Supplied records »

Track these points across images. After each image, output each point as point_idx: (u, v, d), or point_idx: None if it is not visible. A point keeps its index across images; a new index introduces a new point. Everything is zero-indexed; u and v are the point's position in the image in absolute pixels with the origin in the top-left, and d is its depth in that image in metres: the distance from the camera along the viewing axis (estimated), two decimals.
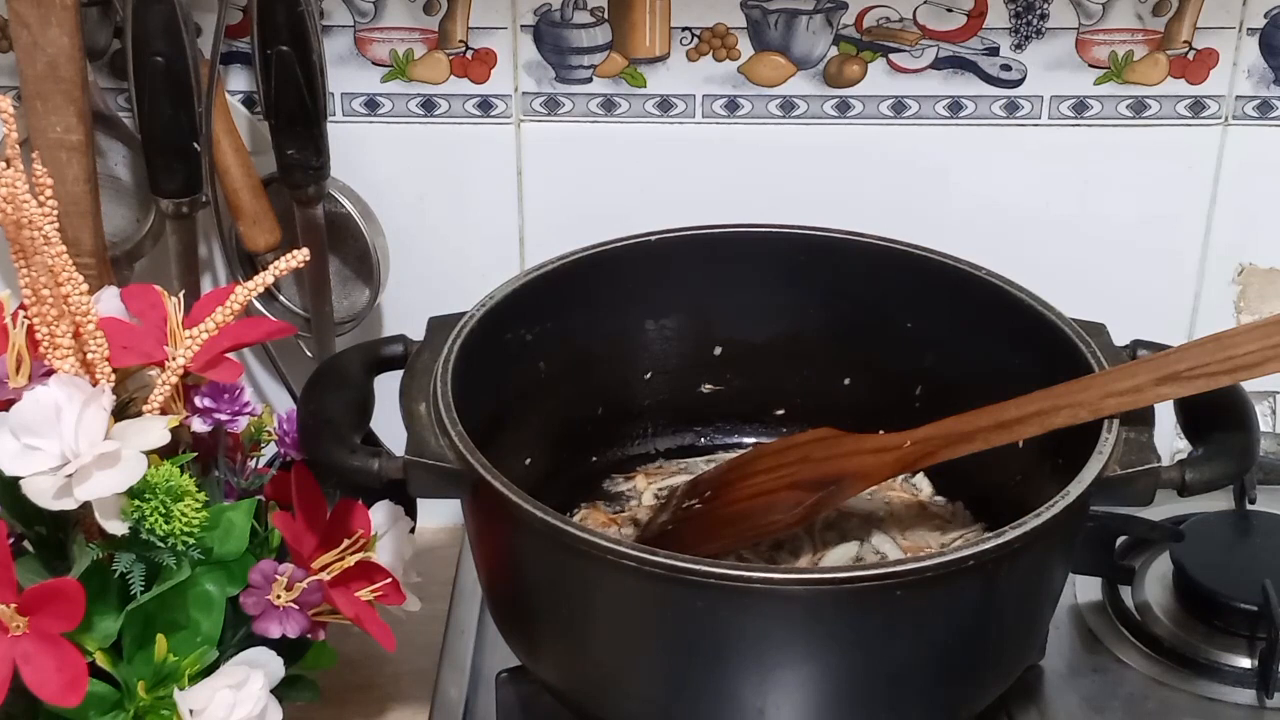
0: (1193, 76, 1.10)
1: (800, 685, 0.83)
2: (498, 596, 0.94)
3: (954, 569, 0.78)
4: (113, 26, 1.04)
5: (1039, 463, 0.92)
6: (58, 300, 0.82)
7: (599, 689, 0.89)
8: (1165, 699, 1.00)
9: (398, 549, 0.93)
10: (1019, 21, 1.08)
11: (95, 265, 1.02)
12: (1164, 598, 1.06)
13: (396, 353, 0.96)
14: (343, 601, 0.87)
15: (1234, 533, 1.10)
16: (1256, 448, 0.91)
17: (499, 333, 0.97)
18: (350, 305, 1.15)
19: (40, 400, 0.79)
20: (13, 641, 0.77)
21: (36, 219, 0.80)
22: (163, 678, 0.82)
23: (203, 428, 0.88)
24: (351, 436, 0.89)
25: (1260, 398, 1.18)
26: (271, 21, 1.02)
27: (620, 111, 1.11)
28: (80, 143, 1.00)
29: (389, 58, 1.10)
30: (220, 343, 0.87)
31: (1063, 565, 0.91)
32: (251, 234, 1.09)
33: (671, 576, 0.78)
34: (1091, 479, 0.83)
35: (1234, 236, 1.14)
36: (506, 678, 0.98)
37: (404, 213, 1.13)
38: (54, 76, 0.98)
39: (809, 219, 1.05)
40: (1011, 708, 0.98)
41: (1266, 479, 1.14)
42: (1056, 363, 0.93)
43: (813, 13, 1.08)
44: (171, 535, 0.80)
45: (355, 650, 0.96)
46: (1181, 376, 0.86)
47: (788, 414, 1.10)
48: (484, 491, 0.83)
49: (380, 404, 0.95)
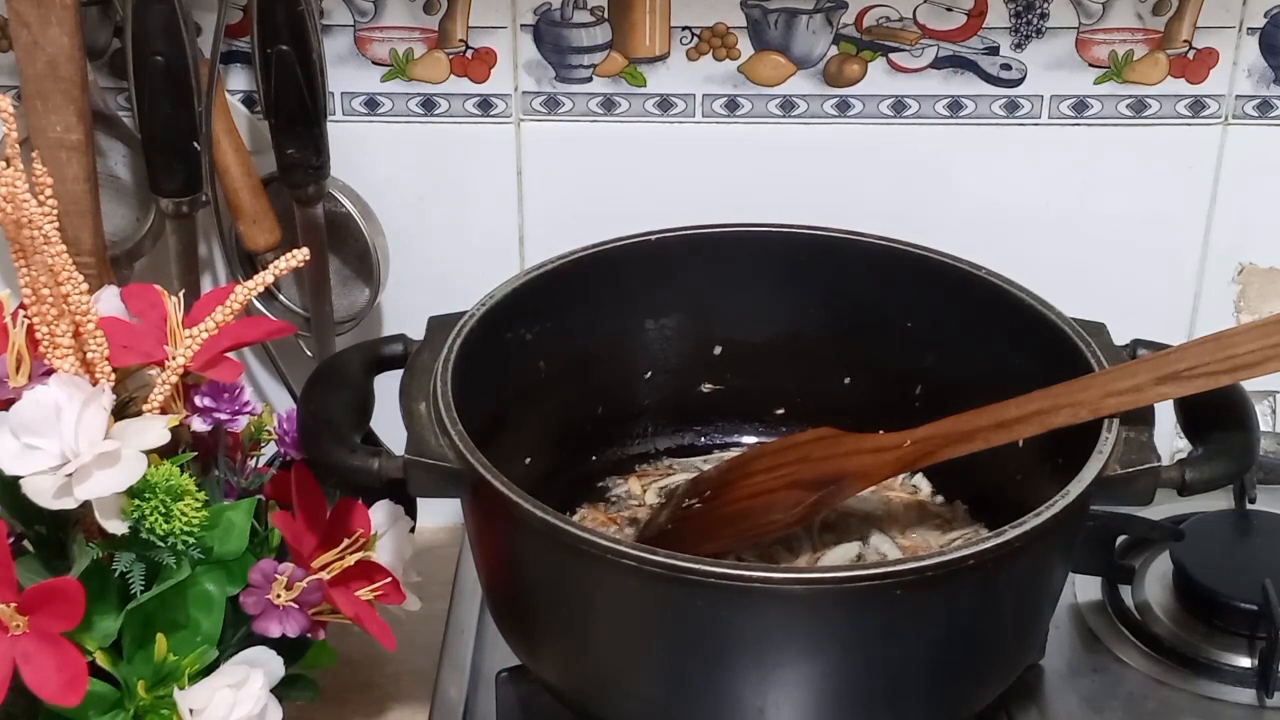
0: (1193, 76, 1.10)
1: (800, 685, 0.83)
2: (498, 596, 0.94)
3: (954, 569, 0.78)
4: (112, 26, 1.04)
5: (1039, 462, 0.92)
6: (58, 300, 0.82)
7: (599, 689, 0.89)
8: (1165, 699, 1.00)
9: (398, 548, 0.93)
10: (1019, 21, 1.08)
11: (95, 265, 1.02)
12: (1164, 597, 1.06)
13: (396, 352, 0.96)
14: (342, 601, 0.87)
15: (1234, 532, 1.10)
16: (1256, 447, 0.91)
17: (499, 332, 0.97)
18: (350, 305, 1.14)
19: (40, 400, 0.79)
20: (13, 641, 0.77)
21: (36, 218, 0.80)
22: (163, 677, 0.82)
23: (202, 427, 0.88)
24: (351, 436, 0.89)
25: (1260, 397, 1.18)
26: (271, 21, 1.02)
27: (620, 111, 1.11)
28: (80, 142, 1.00)
29: (389, 57, 1.10)
30: (220, 342, 0.87)
31: (1063, 565, 0.91)
32: (251, 233, 1.09)
33: (671, 576, 0.78)
34: (1091, 478, 0.83)
35: (1234, 236, 1.14)
36: (506, 677, 0.98)
37: (404, 212, 1.13)
38: (54, 76, 0.98)
39: (809, 219, 1.05)
40: (1011, 707, 0.98)
41: (1266, 479, 1.14)
42: (1056, 362, 0.92)
43: (813, 12, 1.08)
44: (171, 535, 0.80)
45: (355, 650, 0.96)
46: (1181, 376, 0.86)
47: (788, 414, 1.10)
48: (484, 491, 0.83)
49: (380, 404, 0.95)
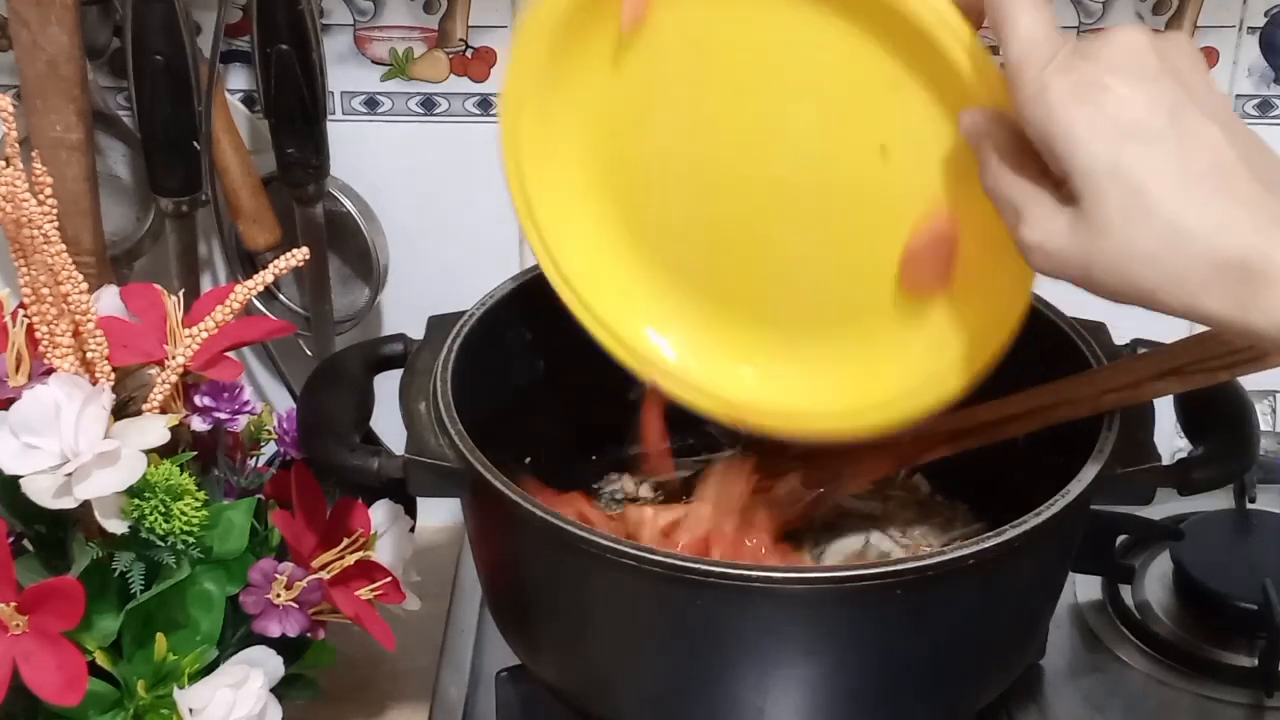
0: None
1: (800, 684, 0.83)
2: (498, 595, 0.94)
3: (954, 568, 0.78)
4: (112, 25, 1.04)
5: (1039, 461, 0.92)
6: (57, 299, 0.82)
7: (599, 689, 0.89)
8: (1165, 698, 1.00)
9: (397, 548, 0.93)
10: None
11: (95, 264, 1.02)
12: (1164, 597, 1.06)
13: (396, 352, 0.96)
14: (342, 600, 0.87)
15: (1234, 532, 1.10)
16: (1256, 446, 0.91)
17: (499, 332, 0.97)
18: (350, 304, 1.15)
19: (40, 399, 0.79)
20: (12, 640, 0.77)
21: (36, 218, 0.80)
22: (162, 676, 0.82)
23: (202, 426, 0.88)
24: (351, 435, 0.89)
25: (1260, 396, 1.18)
26: (271, 20, 1.02)
27: None
28: (80, 141, 1.00)
29: (389, 56, 1.09)
30: (220, 341, 0.87)
31: (1063, 564, 0.91)
32: (251, 233, 1.09)
33: (671, 576, 0.78)
34: (1092, 478, 0.83)
35: None
36: (506, 677, 0.98)
37: (404, 212, 1.13)
38: (54, 75, 0.98)
39: None
40: (1011, 707, 0.98)
41: (1266, 478, 1.14)
42: (1056, 361, 0.92)
43: None
44: (171, 534, 0.80)
45: (355, 649, 0.96)
46: (1180, 372, 0.86)
47: None
48: (484, 490, 0.83)
49: (380, 403, 0.95)
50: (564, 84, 0.83)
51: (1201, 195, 0.60)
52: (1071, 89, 0.62)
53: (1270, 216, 0.59)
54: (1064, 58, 0.63)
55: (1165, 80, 0.62)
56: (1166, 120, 0.61)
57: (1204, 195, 0.60)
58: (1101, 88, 0.62)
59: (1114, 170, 0.61)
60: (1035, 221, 0.64)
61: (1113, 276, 0.62)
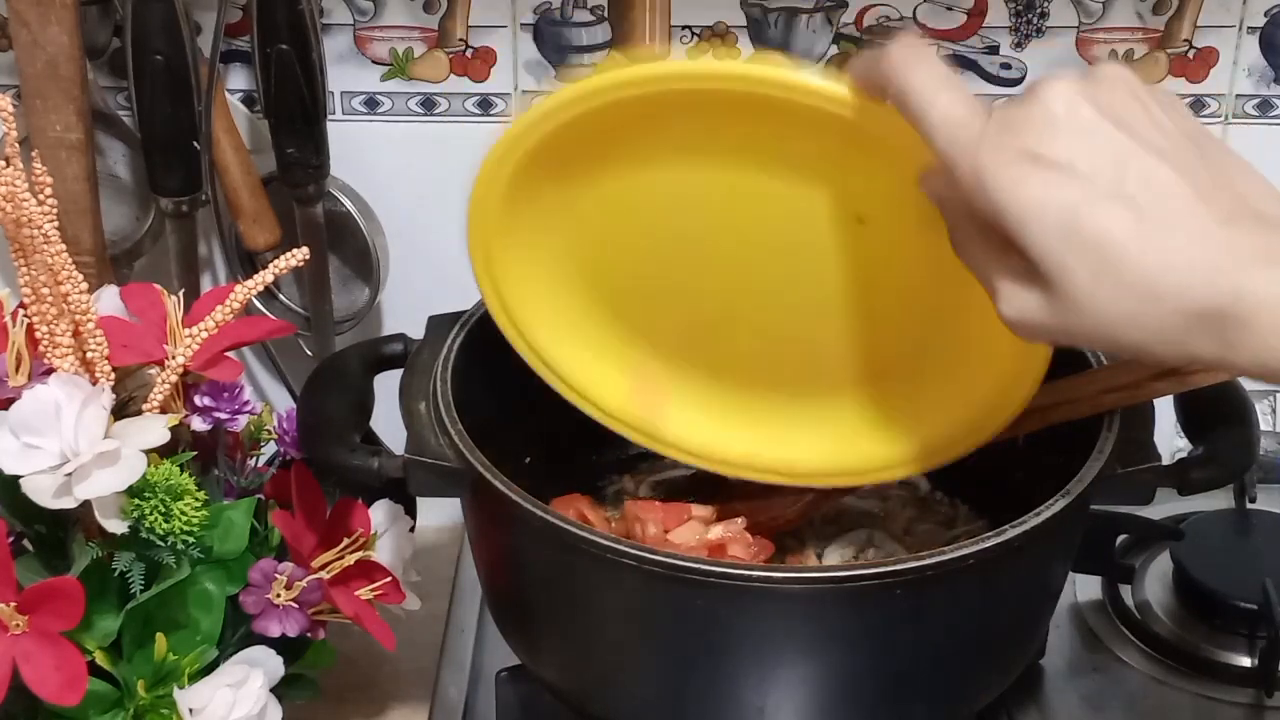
0: (1193, 75, 1.10)
1: (800, 684, 0.83)
2: (498, 595, 0.94)
3: (954, 568, 0.78)
4: (112, 25, 1.04)
5: (1039, 460, 0.92)
6: (57, 299, 0.82)
7: (599, 689, 0.89)
8: (1165, 698, 1.00)
9: (397, 548, 0.93)
10: (1019, 20, 1.08)
11: (95, 264, 1.02)
12: (1164, 597, 1.06)
13: (396, 351, 0.96)
14: (342, 600, 0.87)
15: (1234, 532, 1.10)
16: (1256, 446, 0.91)
17: (499, 331, 0.97)
18: (350, 304, 1.15)
19: (40, 399, 0.79)
20: (12, 640, 0.77)
21: (36, 217, 0.80)
22: (162, 676, 0.82)
23: (202, 426, 0.88)
24: (351, 435, 0.89)
25: (1260, 396, 1.18)
26: (271, 20, 1.02)
27: None
28: (80, 141, 1.00)
29: (389, 56, 1.10)
30: (220, 341, 0.87)
31: (1063, 564, 0.91)
32: (251, 232, 1.09)
33: (671, 576, 0.78)
34: (1092, 477, 0.83)
35: None
36: (506, 677, 0.97)
37: (404, 212, 1.13)
38: (53, 75, 0.98)
39: None
40: (1011, 707, 0.98)
41: (1266, 478, 1.14)
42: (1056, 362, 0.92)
43: (813, 11, 1.08)
44: (171, 534, 0.80)
45: (355, 649, 0.96)
46: (1180, 372, 0.86)
47: None
48: (484, 490, 0.83)
49: (380, 403, 0.94)
50: (530, 203, 0.83)
51: (1163, 245, 0.58)
52: (1006, 169, 0.60)
53: (1234, 253, 0.58)
54: (993, 135, 0.61)
55: (1103, 130, 0.60)
56: (1112, 174, 0.59)
57: (1166, 245, 0.58)
58: (1035, 160, 0.59)
59: (1069, 244, 0.59)
60: (1008, 297, 0.62)
61: (1098, 340, 0.61)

Task to complete »
Reproduce exactly the lines of the records above from the one with "55: (1165, 80, 0.62)" to the one with "60: (1035, 221, 0.64)", both included, and leave out everything else.

Task result »
55: (1165, 80, 0.62)
56: (1166, 120, 0.61)
57: (1204, 195, 0.60)
58: (1101, 88, 0.62)
59: (1114, 170, 0.61)
60: (1035, 221, 0.64)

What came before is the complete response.